TEXT BLOCK -
════════════════════

Samudra Raksa Museum is a maritime museum that was built several hundred meters north of the 8th-century Borobudur Buddhist monument, within the Borobudur archaeological complex, Magelang, Central Java, Indonesia. The museum features and interprets the ancient maritime Indian Ocean trade among between ancient Indonesia, Madagascar, and East Africa, popularly dubbed as "the cinnamon route". The centerpiece of museum is the full-scale reconstruction of the 8th-century Borobudur ship. It was used in a successful expedition from Indonesia to Madagascar and Ghana in 2003–2004. The Borobudur Ship — a 25 meter-long wooden ship modeled after wall reliefs found on the 8th century Borobudur temple in Central Java.

The Ship Museum Samudra Raksa was opened on 31 August 2005 by Coordinating Minister for Welfare Prof. Dr. Alwi Shihab of the Republic of Indonesia. It is in part a tribute to the crew, the Indonesian specialists who built the ship, and the government and international collaboration that supported the Borobudur Ship Expedition.

════════════════════

According to the museum text, on what date was the Ship Museum Samudra Raksa opened?

DATA -
════════════════════

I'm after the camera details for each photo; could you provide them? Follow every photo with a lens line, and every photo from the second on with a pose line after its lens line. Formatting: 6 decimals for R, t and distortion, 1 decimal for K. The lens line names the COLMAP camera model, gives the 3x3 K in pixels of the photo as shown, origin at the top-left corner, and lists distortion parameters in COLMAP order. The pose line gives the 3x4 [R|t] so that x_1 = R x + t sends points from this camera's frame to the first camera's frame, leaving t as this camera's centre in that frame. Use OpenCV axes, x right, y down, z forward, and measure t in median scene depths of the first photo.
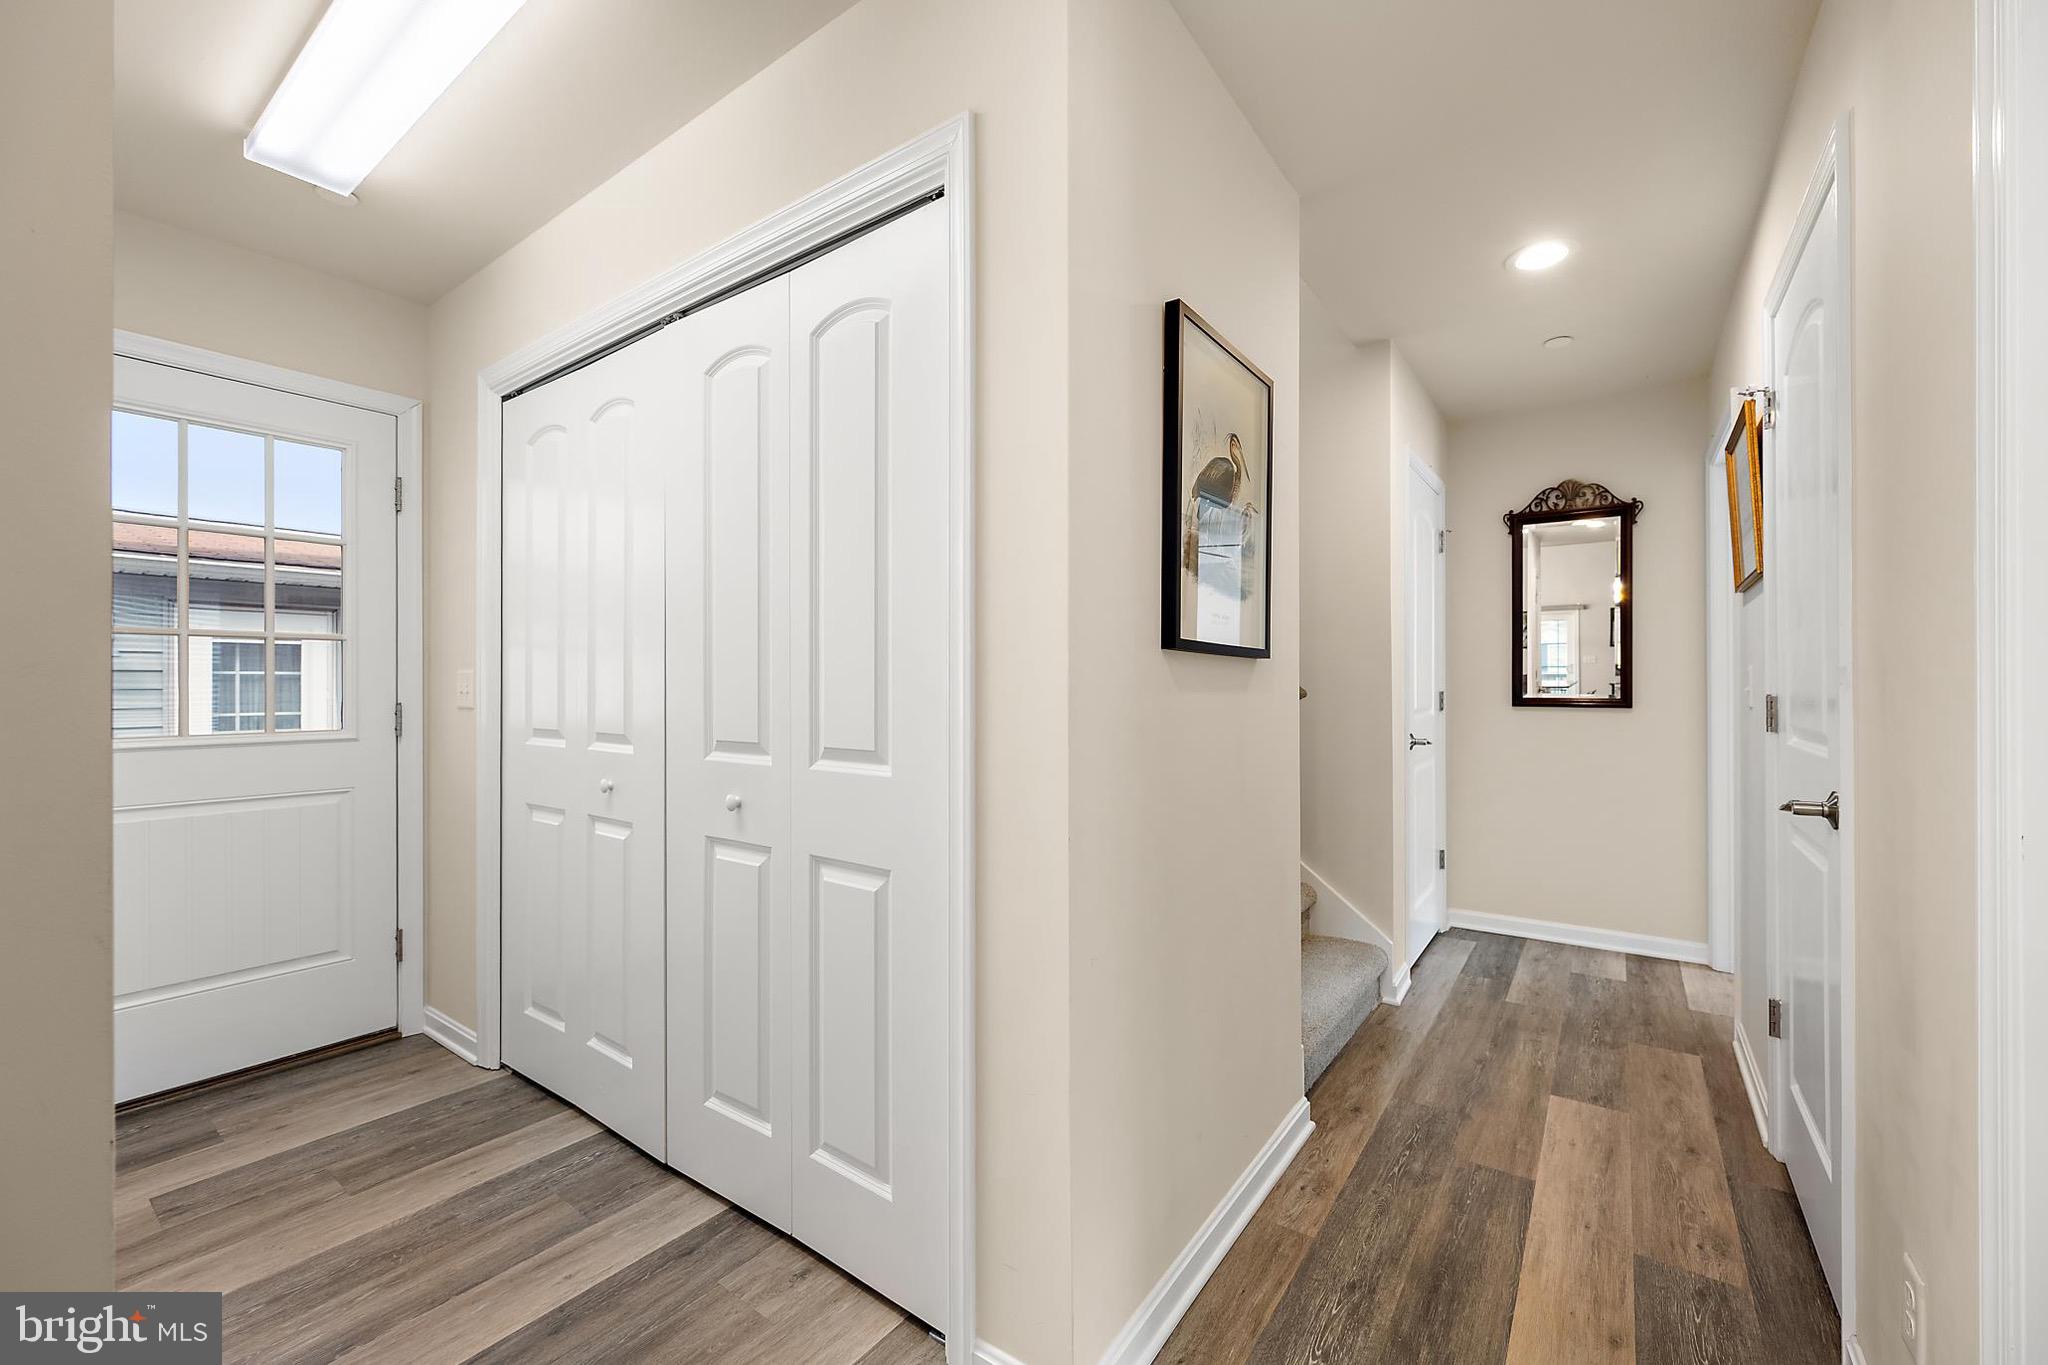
lens RADIAL K [[821.8, 0, 1024.0], [0, 821.8, 682.5], [0, 0, 1]] dist [-0.001434, -0.000212]
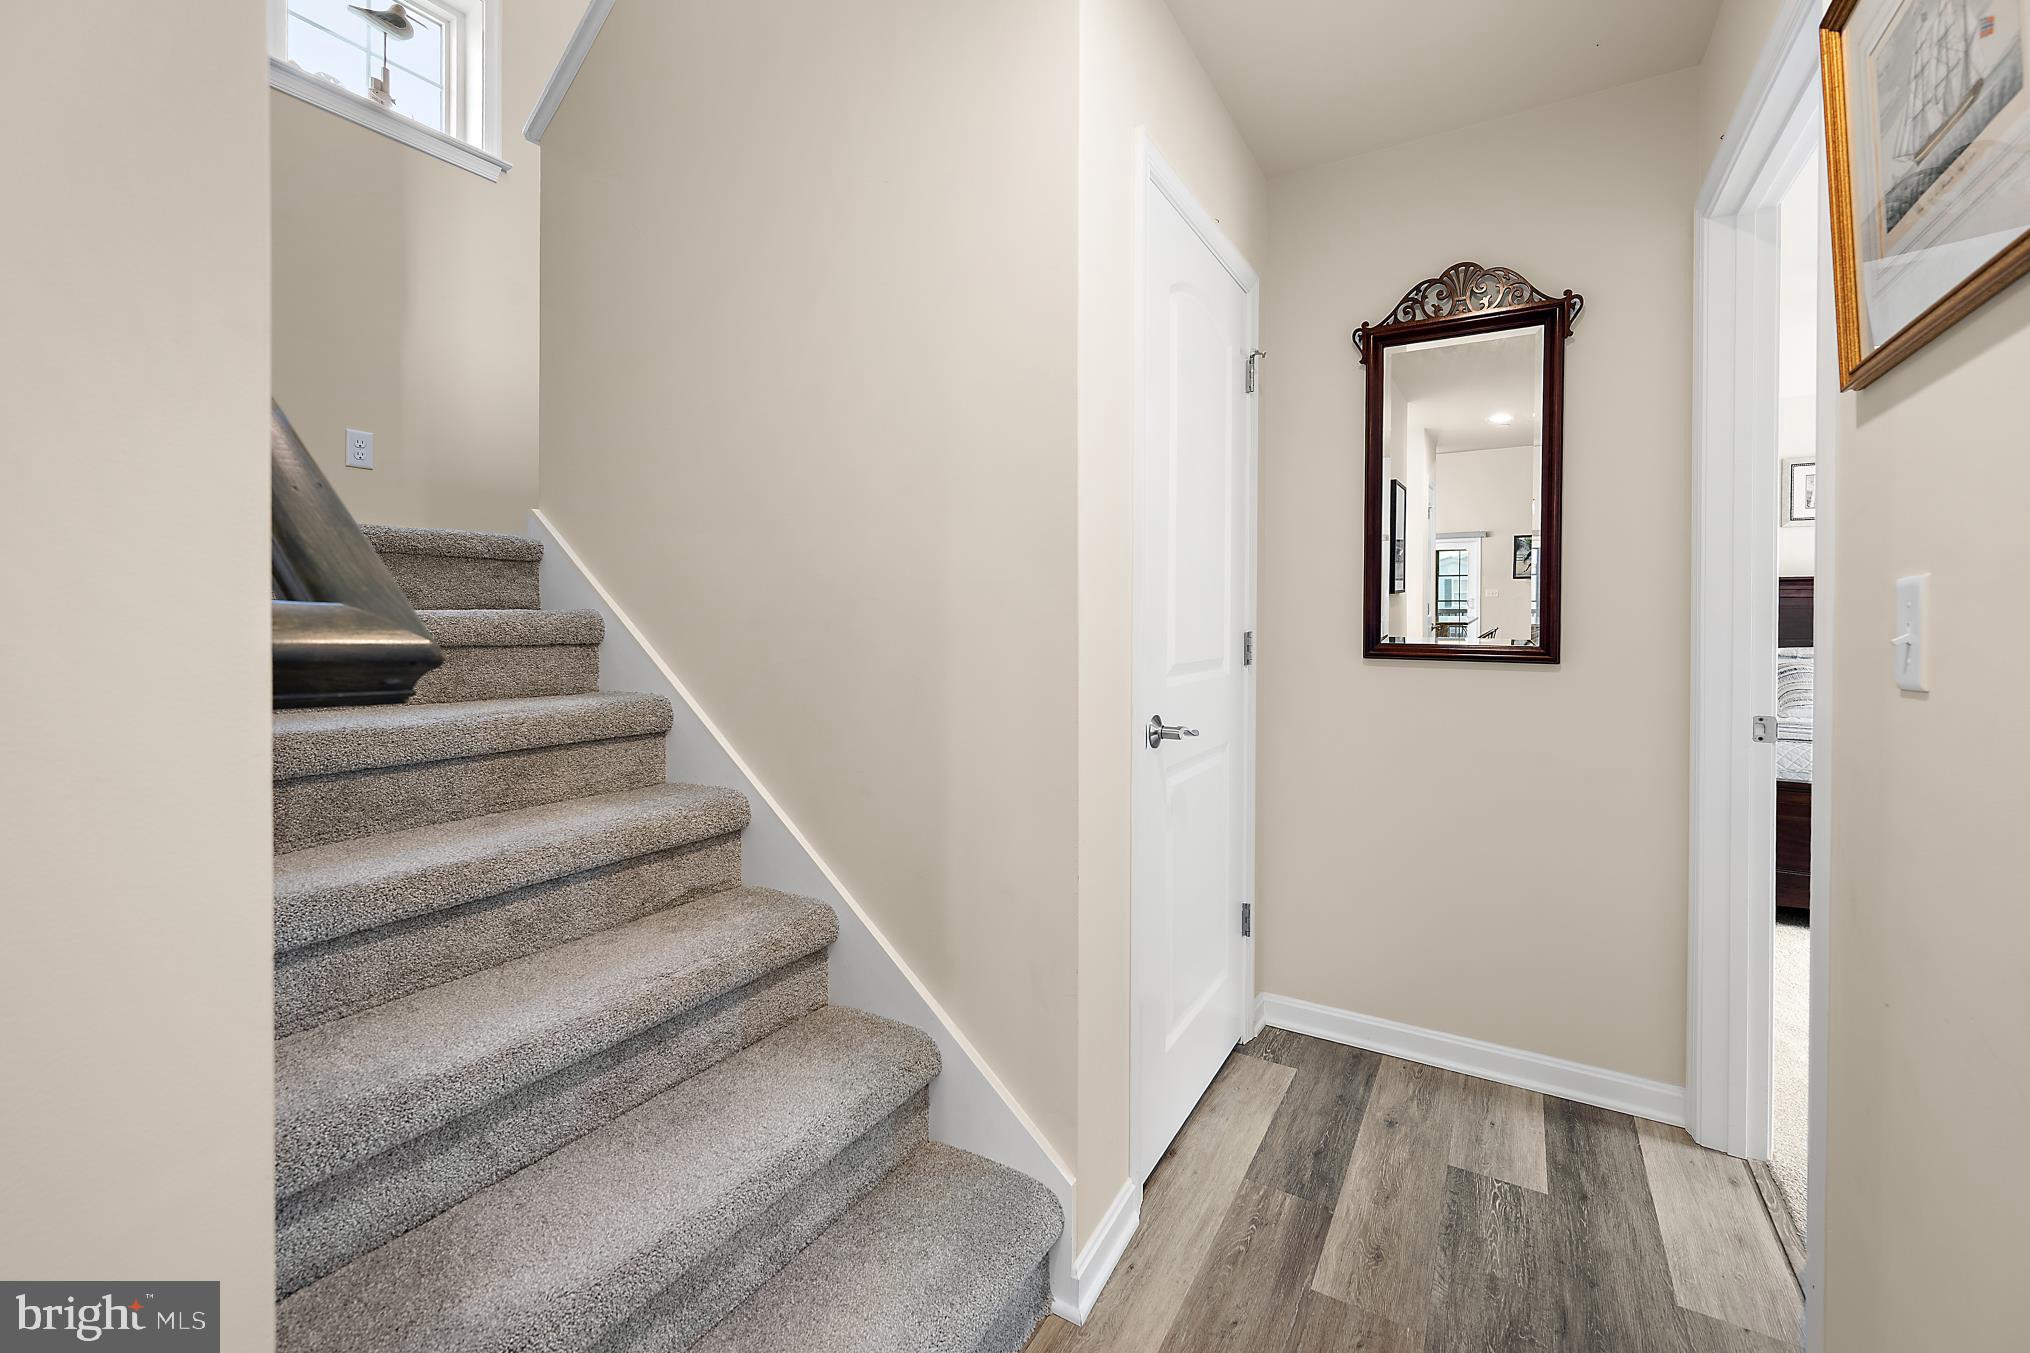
lens RADIAL K [[835.1, 0, 1019.6], [0, 835.1, 623.2], [0, 0, 1]] dist [-0.000694, -0.000146]
pose [[0.996097, 0.005748, 0.088080, 0.322226], [-0.006610, 0.999933, 0.009497, 0.000182], [-0.088019, -0.010042, 0.996068, 0.464254]]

════════════════════

EXERCISE RESPONSE -
31 August 2005